### Exercise goal
Omit the images and return the remaining entries unchanged.

### Data

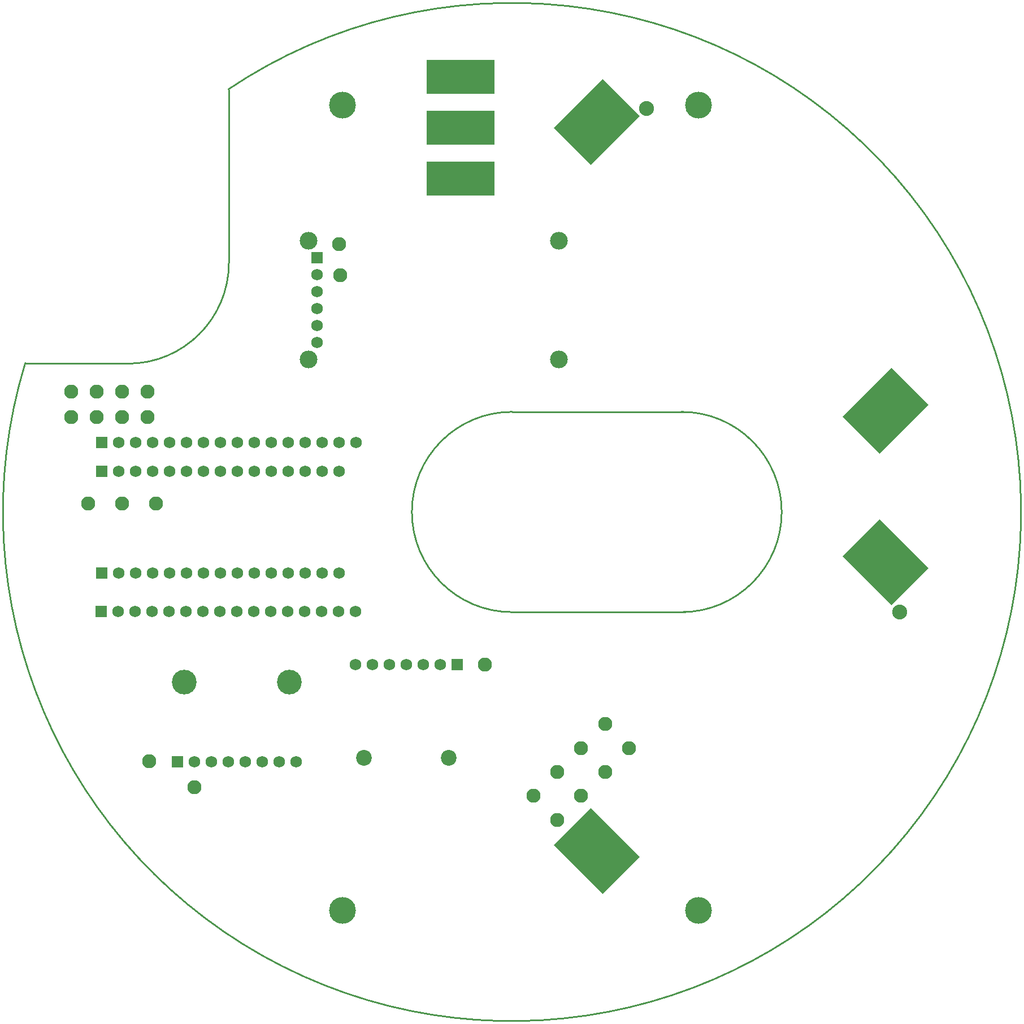
<source format=gts>
G04*
G04 #@! TF.GenerationSoftware,Altium Limited,Altium Designer,20.2.8 (258)*
G04*
G04 Layer_Color=8388736*
%FSLAX24Y24*%
%MOIN*%
G70*
G04*
G04 #@! TF.SameCoordinates,38B3CD4D-B414-478E-BCC0-3ABEE8A09775*
G04*
G04*
G04 #@! TF.FilePolarity,Negative*
G04*
G01*
G75*
%ADD10C,0.0100*%
G04:AMPARAMS|DCode=15|XSize=308mil|YSize=408mil|CornerRadius=0mil|HoleSize=0mil|Usage=FLASHONLY|Rotation=315.000|XOffset=0mil|YOffset=0mil|HoleType=Round|Shape=Rectangle|*
%AMROTATEDRECTD15*
4,1,4,-0.2531,-0.0354,0.0354,0.2531,0.2531,0.0354,-0.0354,-0.2531,-0.2531,-0.0354,0.0*
%
%ADD15ROTATEDRECTD15*%

G04:AMPARAMS|DCode=16|XSize=308mil|YSize=408mil|CornerRadius=0mil|HoleSize=0mil|Usage=FLASHONLY|Rotation=225.000|XOffset=0mil|YOffset=0mil|HoleType=Round|Shape=Rectangle|*
%AMROTATEDRECTD16*
4,1,4,-0.0354,0.2531,0.2531,-0.0354,0.0354,-0.2531,-0.2531,0.0354,-0.0354,0.2531,0.0*
%
%ADD16ROTATEDRECTD16*%

%ADD17R,0.4017X0.2049*%
%ADD18R,0.0680X0.0680*%
%ADD19C,0.0680*%
%ADD20R,0.0682X0.0682*%
%ADD21C,0.0682*%
%ADD22R,0.0680X0.0680*%
%ADD23C,0.0880*%
%ADD24C,0.1045*%
%ADD25C,0.1458*%
%ADD26C,0.0930*%
%ADD27C,0.0830*%
%ADD28C,0.1580*%
D10*
X7350Y38750D02*
G03*
X13300Y44700I0J5950D01*
G01*
X40000Y24094D02*
G03*
X40000Y35906I0J5906D01*
G01*
X30000D02*
G03*
X30000Y24094I0J-5906D01*
G01*
X1287Y38779D02*
G03*
X13276Y54936I28713J-8779D01*
G01*
X1300Y38750D02*
X7500D01*
X13306Y44700D02*
Y54900D01*
X30000Y24094D02*
X40232D01*
X30000Y35906D02*
X40232D01*
D15*
X35000Y53000D02*
D03*
X52048Y35952D02*
D03*
D16*
Y27048D02*
D03*
X35000Y10000D02*
D03*
D17*
X26950Y49650D02*
D03*
Y52650D02*
D03*
Y55650D02*
D03*
D18*
X5760Y24140D02*
D03*
X5800Y34100D02*
D03*
X10250Y15250D02*
D03*
D19*
X6760Y24140D02*
D03*
X7760D02*
D03*
X8760D02*
D03*
X9760D02*
D03*
X10760D02*
D03*
X11760D02*
D03*
X12760D02*
D03*
X13760D02*
D03*
X14760D02*
D03*
X15760D02*
D03*
X16760D02*
D03*
X17760D02*
D03*
X18760D02*
D03*
X19760D02*
D03*
X20760D02*
D03*
X6800Y34100D02*
D03*
X7800D02*
D03*
X8800D02*
D03*
X9800D02*
D03*
X10800D02*
D03*
X11800D02*
D03*
X12800D02*
D03*
X13800D02*
D03*
X14800D02*
D03*
X15800D02*
D03*
X16800D02*
D03*
X17800D02*
D03*
X18800D02*
D03*
X19800D02*
D03*
X20800D02*
D03*
X18500Y40000D02*
D03*
Y41000D02*
D03*
Y42000D02*
D03*
Y43000D02*
D03*
Y44000D02*
D03*
X11250Y15250D02*
D03*
X12250D02*
D03*
X13250D02*
D03*
X14250D02*
D03*
X15250D02*
D03*
X16250D02*
D03*
X17250D02*
D03*
X20750Y21000D02*
D03*
X21750D02*
D03*
X22750D02*
D03*
X23750D02*
D03*
X24750D02*
D03*
X25750D02*
D03*
D20*
X5800Y32400D02*
D03*
Y26400D02*
D03*
D21*
X6800Y32400D02*
D03*
X7800D02*
D03*
X8800D02*
D03*
X9800D02*
D03*
X10800D02*
D03*
X11800D02*
D03*
X12800D02*
D03*
X13800D02*
D03*
X14800D02*
D03*
X15800D02*
D03*
X16800D02*
D03*
X17800D02*
D03*
X18800D02*
D03*
X19800D02*
D03*
X6800Y26400D02*
D03*
X7800D02*
D03*
X8800D02*
D03*
X9800D02*
D03*
X10800D02*
D03*
X11800D02*
D03*
X12800D02*
D03*
X13800D02*
D03*
X14800D02*
D03*
X15800D02*
D03*
X16800D02*
D03*
X17800D02*
D03*
X18800D02*
D03*
X19800D02*
D03*
D22*
X18500Y45000D02*
D03*
X26750Y21000D02*
D03*
D23*
X37934Y53813D02*
D03*
X52862Y24114D02*
D03*
D24*
X32764Y39000D02*
D03*
Y46000D02*
D03*
X18000D02*
D03*
Y39000D02*
D03*
D25*
X10650Y19950D02*
D03*
X16850D02*
D03*
D26*
X26250Y15500D02*
D03*
X21250D02*
D03*
D27*
X11250Y13750D02*
D03*
X19875Y43975D02*
D03*
X19800Y45800D02*
D03*
X8600Y15300D02*
D03*
X28400Y21000D02*
D03*
X5500Y35600D02*
D03*
X8500D02*
D03*
X5500Y37100D02*
D03*
X8500D02*
D03*
X4000Y35600D02*
D03*
X7000D02*
D03*
X4000Y37100D02*
D03*
X7000D02*
D03*
Y30500D02*
D03*
X9000D02*
D03*
X5000D02*
D03*
X35493Y17493D02*
D03*
X34078Y16078D02*
D03*
Y13250D02*
D03*
X36907Y16078D02*
D03*
X35493Y14664D02*
D03*
X32664Y11836D02*
D03*
X31250Y13250D02*
D03*
X32664Y14664D02*
D03*
D28*
X20000Y6500D02*
D03*
X41000D02*
D03*
Y54000D02*
D03*
X20000D02*
D03*
M02*

</source>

### Written response
<source format=gts>
G04*
G04 #@! TF.GenerationSoftware,Altium Limited,Altium Designer,20.2.8 (258)*
G04*
G04 Layer_Color=8388736*
%FSLAX24Y24*%
%MOIN*%
G70*
G04*
G04 #@! TF.SameCoordinates,38B3CD4D-B414-478E-BCC0-3ABEE8A09775*
G04*
G04*
G04 #@! TF.FilePolarity,Negative*
G04*
G01*
G75*
%ADD10C,0.0100*%
G04:AMPARAMS|DCode=15|XSize=308mil|YSize=408mil|CornerRadius=0mil|HoleSize=0mil|Usage=FLASHONLY|Rotation=315.000|XOffset=0mil|YOffset=0mil|HoleType=Round|Shape=Rectangle|*
%AMROTATEDRECTD15*
4,1,4,-0.2531,-0.0354,0.0354,0.2531,0.2531,0.0354,-0.0354,-0.2531,-0.2531,-0.0354,0.0*
%
%ADD15ROTATEDRECTD15*%

G04:AMPARAMS|DCode=16|XSize=308mil|YSize=408mil|CornerRadius=0mil|HoleSize=0mil|Usage=FLASHONLY|Rotation=225.000|XOffset=0mil|YOffset=0mil|HoleType=Round|Shape=Rectangle|*
%AMROTATEDRECTD16*
4,1,4,-0.0354,0.2531,0.2531,-0.0354,0.0354,-0.2531,-0.2531,0.0354,-0.0354,0.2531,0.0*
%
%ADD16ROTATEDRECTD16*%

%ADD17R,0.4017X0.2049*%
%ADD18R,0.0680X0.0680*%
%ADD19C,0.0680*%
%ADD20R,0.0682X0.0682*%
%ADD21C,0.0682*%
%ADD22R,0.0680X0.0680*%
%ADD23C,0.0880*%
%ADD24C,0.1045*%
%ADD25C,0.1458*%
%ADD26C,0.0930*%
%ADD27C,0.0830*%
%ADD28C,0.1580*%
D10*
X7350Y38750D02*
G03*
X13300Y44700I0J5950D01*
G01*
X40000Y24094D02*
G03*
X40000Y35906I0J5906D01*
G01*
X30000D02*
G03*
X30000Y24094I0J-5906D01*
G01*
X1287Y38779D02*
G03*
X13276Y54936I28713J-8779D01*
G01*
X1300Y38750D02*
X7500D01*
X13306Y44700D02*
Y54900D01*
X30000Y24094D02*
X40232D01*
X30000Y35906D02*
X40232D01*
D15*
X35000Y53000D02*
D03*
X52048Y35952D02*
D03*
D16*
Y27048D02*
D03*
X35000Y10000D02*
D03*
D17*
X26950Y49650D02*
D03*
Y52650D02*
D03*
Y55650D02*
D03*
D18*
X5760Y24140D02*
D03*
X5800Y34100D02*
D03*
X10250Y15250D02*
D03*
D19*
X6760Y24140D02*
D03*
X7760D02*
D03*
X8760D02*
D03*
X9760D02*
D03*
X10760D02*
D03*
X11760D02*
D03*
X12760D02*
D03*
X13760D02*
D03*
X14760D02*
D03*
X15760D02*
D03*
X16760D02*
D03*
X17760D02*
D03*
X18760D02*
D03*
X19760D02*
D03*
X20760D02*
D03*
X6800Y34100D02*
D03*
X7800D02*
D03*
X8800D02*
D03*
X9800D02*
D03*
X10800D02*
D03*
X11800D02*
D03*
X12800D02*
D03*
X13800D02*
D03*
X14800D02*
D03*
X15800D02*
D03*
X16800D02*
D03*
X17800D02*
D03*
X18800D02*
D03*
X19800D02*
D03*
X20800D02*
D03*
X18500Y40000D02*
D03*
Y41000D02*
D03*
Y42000D02*
D03*
Y43000D02*
D03*
Y44000D02*
D03*
X11250Y15250D02*
D03*
X12250D02*
D03*
X13250D02*
D03*
X14250D02*
D03*
X15250D02*
D03*
X16250D02*
D03*
X17250D02*
D03*
X20750Y21000D02*
D03*
X21750D02*
D03*
X22750D02*
D03*
X23750D02*
D03*
X24750D02*
D03*
X25750D02*
D03*
D20*
X5800Y32400D02*
D03*
Y26400D02*
D03*
D21*
X6800Y32400D02*
D03*
X7800D02*
D03*
X8800D02*
D03*
X9800D02*
D03*
X10800D02*
D03*
X11800D02*
D03*
X12800D02*
D03*
X13800D02*
D03*
X14800D02*
D03*
X15800D02*
D03*
X16800D02*
D03*
X17800D02*
D03*
X18800D02*
D03*
X19800D02*
D03*
X6800Y26400D02*
D03*
X7800D02*
D03*
X8800D02*
D03*
X9800D02*
D03*
X10800D02*
D03*
X11800D02*
D03*
X12800D02*
D03*
X13800D02*
D03*
X14800D02*
D03*
X15800D02*
D03*
X16800D02*
D03*
X17800D02*
D03*
X18800D02*
D03*
X19800D02*
D03*
D22*
X18500Y45000D02*
D03*
X26750Y21000D02*
D03*
D23*
X37934Y53813D02*
D03*
X52862Y24114D02*
D03*
D24*
X32764Y39000D02*
D03*
Y46000D02*
D03*
X18000D02*
D03*
Y39000D02*
D03*
D25*
X10650Y19950D02*
D03*
X16850D02*
D03*
D26*
X26250Y15500D02*
D03*
X21250D02*
D03*
D27*
X11250Y13750D02*
D03*
X19875Y43975D02*
D03*
X19800Y45800D02*
D03*
X8600Y15300D02*
D03*
X28400Y21000D02*
D03*
X5500Y35600D02*
D03*
X8500D02*
D03*
X5500Y37100D02*
D03*
X8500D02*
D03*
X4000Y35600D02*
D03*
X7000D02*
D03*
X4000Y37100D02*
D03*
X7000D02*
D03*
Y30500D02*
D03*
X9000D02*
D03*
X5000D02*
D03*
X35493Y17493D02*
D03*
X34078Y16078D02*
D03*
Y13250D02*
D03*
X36907Y16078D02*
D03*
X35493Y14664D02*
D03*
X32664Y11836D02*
D03*
X31250Y13250D02*
D03*
X32664Y14664D02*
D03*
D28*
X20000Y6500D02*
D03*
X41000D02*
D03*
Y54000D02*
D03*
X20000D02*
D03*
M02*

</source>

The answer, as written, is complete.